For the year ended June 30, 2000, the Company anticipates that its net loss
from operations was approximately $203,000 compared to a loss of
approximately $1,630,000 from operations during the prior year, with the
improvement attributable to increased revenues from the research
collaboration with N.V. Organon, a subsidiary of Akzo Nobel (The
Netherlands).
--------------------------------------------------------------------------------
Cortex Pharmaceuticals, Inc.
--------------------------------------------------------------------------------
(Name of Registrant as Specified in Charter)
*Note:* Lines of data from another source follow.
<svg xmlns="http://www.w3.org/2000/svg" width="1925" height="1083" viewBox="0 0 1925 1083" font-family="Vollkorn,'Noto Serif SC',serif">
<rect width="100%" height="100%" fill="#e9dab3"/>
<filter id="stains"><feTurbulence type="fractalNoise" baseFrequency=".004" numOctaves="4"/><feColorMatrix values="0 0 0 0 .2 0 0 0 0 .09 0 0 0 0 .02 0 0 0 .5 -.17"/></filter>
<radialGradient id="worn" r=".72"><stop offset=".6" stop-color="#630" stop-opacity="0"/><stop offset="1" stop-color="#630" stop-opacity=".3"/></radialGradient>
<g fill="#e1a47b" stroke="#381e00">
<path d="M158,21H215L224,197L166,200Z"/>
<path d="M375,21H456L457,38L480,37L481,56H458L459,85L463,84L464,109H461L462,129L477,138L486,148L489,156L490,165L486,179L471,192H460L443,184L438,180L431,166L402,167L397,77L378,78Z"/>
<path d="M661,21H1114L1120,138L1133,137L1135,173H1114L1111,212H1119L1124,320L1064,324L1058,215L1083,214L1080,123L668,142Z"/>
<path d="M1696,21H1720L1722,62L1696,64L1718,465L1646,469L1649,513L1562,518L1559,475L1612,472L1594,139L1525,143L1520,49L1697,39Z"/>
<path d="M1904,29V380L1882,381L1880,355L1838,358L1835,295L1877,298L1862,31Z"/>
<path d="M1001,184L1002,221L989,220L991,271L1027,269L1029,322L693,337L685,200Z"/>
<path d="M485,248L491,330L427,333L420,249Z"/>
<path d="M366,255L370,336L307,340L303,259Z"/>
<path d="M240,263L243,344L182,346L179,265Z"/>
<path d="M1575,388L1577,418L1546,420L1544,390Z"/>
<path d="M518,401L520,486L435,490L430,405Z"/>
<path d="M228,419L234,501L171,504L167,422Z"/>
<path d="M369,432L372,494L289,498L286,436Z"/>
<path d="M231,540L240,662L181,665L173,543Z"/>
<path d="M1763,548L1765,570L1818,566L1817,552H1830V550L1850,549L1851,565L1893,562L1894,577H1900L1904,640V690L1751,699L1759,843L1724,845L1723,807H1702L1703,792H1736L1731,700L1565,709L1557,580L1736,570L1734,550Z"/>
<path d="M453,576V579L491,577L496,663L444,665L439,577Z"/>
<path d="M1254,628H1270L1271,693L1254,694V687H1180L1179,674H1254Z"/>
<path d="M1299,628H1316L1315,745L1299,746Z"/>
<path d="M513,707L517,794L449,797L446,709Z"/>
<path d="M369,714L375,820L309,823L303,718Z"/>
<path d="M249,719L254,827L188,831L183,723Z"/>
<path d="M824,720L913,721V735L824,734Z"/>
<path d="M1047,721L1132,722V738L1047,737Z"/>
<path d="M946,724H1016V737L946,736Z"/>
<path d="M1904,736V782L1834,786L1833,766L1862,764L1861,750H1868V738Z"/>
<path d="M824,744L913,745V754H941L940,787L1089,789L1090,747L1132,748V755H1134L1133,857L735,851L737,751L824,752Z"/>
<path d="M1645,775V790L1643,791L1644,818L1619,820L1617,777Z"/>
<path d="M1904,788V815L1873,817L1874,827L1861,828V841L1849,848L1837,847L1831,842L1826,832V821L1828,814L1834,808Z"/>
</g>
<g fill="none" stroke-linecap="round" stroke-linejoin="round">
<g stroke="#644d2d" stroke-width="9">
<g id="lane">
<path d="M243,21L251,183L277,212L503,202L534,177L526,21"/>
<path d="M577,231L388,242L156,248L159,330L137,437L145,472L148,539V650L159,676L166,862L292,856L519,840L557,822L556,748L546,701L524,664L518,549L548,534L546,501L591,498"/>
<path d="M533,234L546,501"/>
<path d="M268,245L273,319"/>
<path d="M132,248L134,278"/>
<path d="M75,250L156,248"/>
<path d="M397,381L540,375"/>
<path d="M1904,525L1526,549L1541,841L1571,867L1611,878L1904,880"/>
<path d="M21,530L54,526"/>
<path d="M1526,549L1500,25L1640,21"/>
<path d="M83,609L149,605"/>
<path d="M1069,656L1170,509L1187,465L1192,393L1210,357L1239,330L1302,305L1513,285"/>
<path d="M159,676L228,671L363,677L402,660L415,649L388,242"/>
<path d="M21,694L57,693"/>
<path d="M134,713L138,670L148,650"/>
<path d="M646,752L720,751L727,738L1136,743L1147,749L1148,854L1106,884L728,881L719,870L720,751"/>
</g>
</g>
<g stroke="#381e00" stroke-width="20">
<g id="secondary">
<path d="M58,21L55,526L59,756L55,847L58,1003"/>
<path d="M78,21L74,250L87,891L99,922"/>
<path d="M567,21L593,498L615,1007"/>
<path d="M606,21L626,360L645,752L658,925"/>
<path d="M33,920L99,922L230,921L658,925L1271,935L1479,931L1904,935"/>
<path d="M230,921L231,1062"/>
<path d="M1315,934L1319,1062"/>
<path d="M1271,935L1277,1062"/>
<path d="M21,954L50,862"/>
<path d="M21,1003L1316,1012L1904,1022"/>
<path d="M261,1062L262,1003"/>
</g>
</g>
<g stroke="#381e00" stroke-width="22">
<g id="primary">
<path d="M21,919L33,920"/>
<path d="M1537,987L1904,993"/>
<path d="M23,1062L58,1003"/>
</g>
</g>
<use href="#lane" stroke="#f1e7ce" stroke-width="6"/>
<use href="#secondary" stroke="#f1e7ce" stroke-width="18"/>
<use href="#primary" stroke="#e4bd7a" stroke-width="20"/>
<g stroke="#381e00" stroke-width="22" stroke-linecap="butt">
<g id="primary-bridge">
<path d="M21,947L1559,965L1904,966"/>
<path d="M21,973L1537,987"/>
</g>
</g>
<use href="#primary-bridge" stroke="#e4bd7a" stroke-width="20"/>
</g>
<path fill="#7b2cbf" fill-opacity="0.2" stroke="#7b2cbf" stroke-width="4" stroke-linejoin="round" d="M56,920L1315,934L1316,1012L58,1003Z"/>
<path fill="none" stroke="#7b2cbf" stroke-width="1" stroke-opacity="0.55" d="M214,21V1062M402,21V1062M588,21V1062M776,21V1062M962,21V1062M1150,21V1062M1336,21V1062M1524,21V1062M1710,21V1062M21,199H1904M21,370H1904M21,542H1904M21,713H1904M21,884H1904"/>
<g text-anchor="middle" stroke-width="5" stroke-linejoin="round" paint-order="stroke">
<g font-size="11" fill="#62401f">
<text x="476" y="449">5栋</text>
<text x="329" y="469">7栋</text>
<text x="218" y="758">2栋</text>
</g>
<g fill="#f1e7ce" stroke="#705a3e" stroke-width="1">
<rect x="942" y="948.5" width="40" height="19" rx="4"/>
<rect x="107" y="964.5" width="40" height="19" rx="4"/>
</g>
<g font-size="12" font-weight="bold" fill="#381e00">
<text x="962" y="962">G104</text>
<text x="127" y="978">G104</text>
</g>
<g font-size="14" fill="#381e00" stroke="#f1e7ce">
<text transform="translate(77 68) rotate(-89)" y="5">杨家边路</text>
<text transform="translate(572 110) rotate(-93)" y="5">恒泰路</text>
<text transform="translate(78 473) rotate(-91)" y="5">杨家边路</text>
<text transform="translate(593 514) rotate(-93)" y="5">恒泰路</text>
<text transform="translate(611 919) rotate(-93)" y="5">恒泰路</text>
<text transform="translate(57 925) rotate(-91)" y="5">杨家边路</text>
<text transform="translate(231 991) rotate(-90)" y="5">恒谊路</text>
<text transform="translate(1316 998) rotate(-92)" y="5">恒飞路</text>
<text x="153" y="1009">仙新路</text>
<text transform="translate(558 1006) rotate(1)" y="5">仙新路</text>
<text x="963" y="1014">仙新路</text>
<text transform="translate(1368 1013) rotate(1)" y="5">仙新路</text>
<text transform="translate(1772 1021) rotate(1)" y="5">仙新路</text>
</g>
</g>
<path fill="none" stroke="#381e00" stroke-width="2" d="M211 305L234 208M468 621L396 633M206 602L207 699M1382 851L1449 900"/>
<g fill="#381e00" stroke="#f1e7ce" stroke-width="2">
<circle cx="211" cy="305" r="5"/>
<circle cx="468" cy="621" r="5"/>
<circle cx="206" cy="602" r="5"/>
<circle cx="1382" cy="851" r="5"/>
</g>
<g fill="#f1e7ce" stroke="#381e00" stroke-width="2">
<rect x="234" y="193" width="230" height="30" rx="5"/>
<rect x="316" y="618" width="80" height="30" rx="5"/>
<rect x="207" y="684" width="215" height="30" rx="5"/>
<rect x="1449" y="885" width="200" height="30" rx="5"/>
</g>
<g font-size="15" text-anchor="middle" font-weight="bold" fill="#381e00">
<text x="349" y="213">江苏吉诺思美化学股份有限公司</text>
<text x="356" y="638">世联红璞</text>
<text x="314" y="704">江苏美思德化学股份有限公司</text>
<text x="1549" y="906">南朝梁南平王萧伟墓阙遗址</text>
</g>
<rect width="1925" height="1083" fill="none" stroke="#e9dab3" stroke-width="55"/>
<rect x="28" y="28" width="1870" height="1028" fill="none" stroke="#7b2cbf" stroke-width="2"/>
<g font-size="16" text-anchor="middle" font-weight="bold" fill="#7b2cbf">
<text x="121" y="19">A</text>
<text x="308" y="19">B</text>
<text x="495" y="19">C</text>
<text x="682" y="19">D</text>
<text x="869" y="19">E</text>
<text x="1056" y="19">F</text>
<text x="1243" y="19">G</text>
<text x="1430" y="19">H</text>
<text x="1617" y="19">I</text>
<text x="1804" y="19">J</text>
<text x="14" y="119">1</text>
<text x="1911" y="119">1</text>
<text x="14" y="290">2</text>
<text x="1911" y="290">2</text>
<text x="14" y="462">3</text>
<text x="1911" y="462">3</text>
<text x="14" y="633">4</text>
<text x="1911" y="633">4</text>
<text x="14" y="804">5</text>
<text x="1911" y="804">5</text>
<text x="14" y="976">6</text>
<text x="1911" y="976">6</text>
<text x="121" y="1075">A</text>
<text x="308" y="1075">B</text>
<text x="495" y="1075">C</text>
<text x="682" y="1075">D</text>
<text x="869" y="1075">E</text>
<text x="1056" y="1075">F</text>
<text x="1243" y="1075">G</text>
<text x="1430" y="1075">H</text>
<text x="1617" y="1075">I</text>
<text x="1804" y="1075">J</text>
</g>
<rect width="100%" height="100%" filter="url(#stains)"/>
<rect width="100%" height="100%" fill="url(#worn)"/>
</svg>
has caused this notification to be signed on its behalf by the undersigned
hereunto duly authorized.
Date: September 28, 2000 By: /s/ Maria Messinger
--------------------- ----------------------------------------
Maria Messinger, Chief Financial Officer
INSTRUCTION: The form may be signed by an executive officer of the registrant
or by any other duly authorized representative. The name and title of the
person signing the form shall be typed or printed beneath the signature. If the
statement is signed on behalf of the registrant by an authorized representative
(other than an executive officer), evidence of the representative's authority to
sign on behalf of the registrant shall be filed with the form.
ATTENTION
--------------------------------------------------------------------------------
Intentional misstatements or omissions of fact constitute Federal Criminal
Violations (See 18 U.S.C. 1001).
--------------------------------------------------------------------------------
GENERAL INSTRUCTIONS
1. This form is required by Rule 12b-25 (17 CFR 240.12b-25) of the General
Rules and Regulations under the Securities Exchange Act of 1934.
2. One signed original and four conformed copies of this form and amendments
thereto must be completed and filed with the Securities and Exchange
Commission, Washington, D.C. 20549, in accordance with Rule 0-3 of the
General Rules and Regulations under the Act. The information contained in
or filed with the form will be made a matter of public record in the
Commission Files.
3. A manually signed copy of the form and amendments thereto shall be filed
with each national securities exchange on which any class of securities of
the registrant is registered.
4. Amendments to the notifications must also be filed on Form 12b-25 but need
not restate information that has been correctly furnished. The form shall
be clearly identified as an amended notification.
5. Electronic Filers. This form shall not be used by electronic filers unable
to timely file a report solely due to electronic difficulties. Filers
unable to submit a report within the time period prescribed due to
difficulties in electronic filing should comply with either Rule 201 or
Rule 202 of Regulation S-T or apply for an adjustment in filing date
pursuant to Rule 13(b) of Regulation S-T.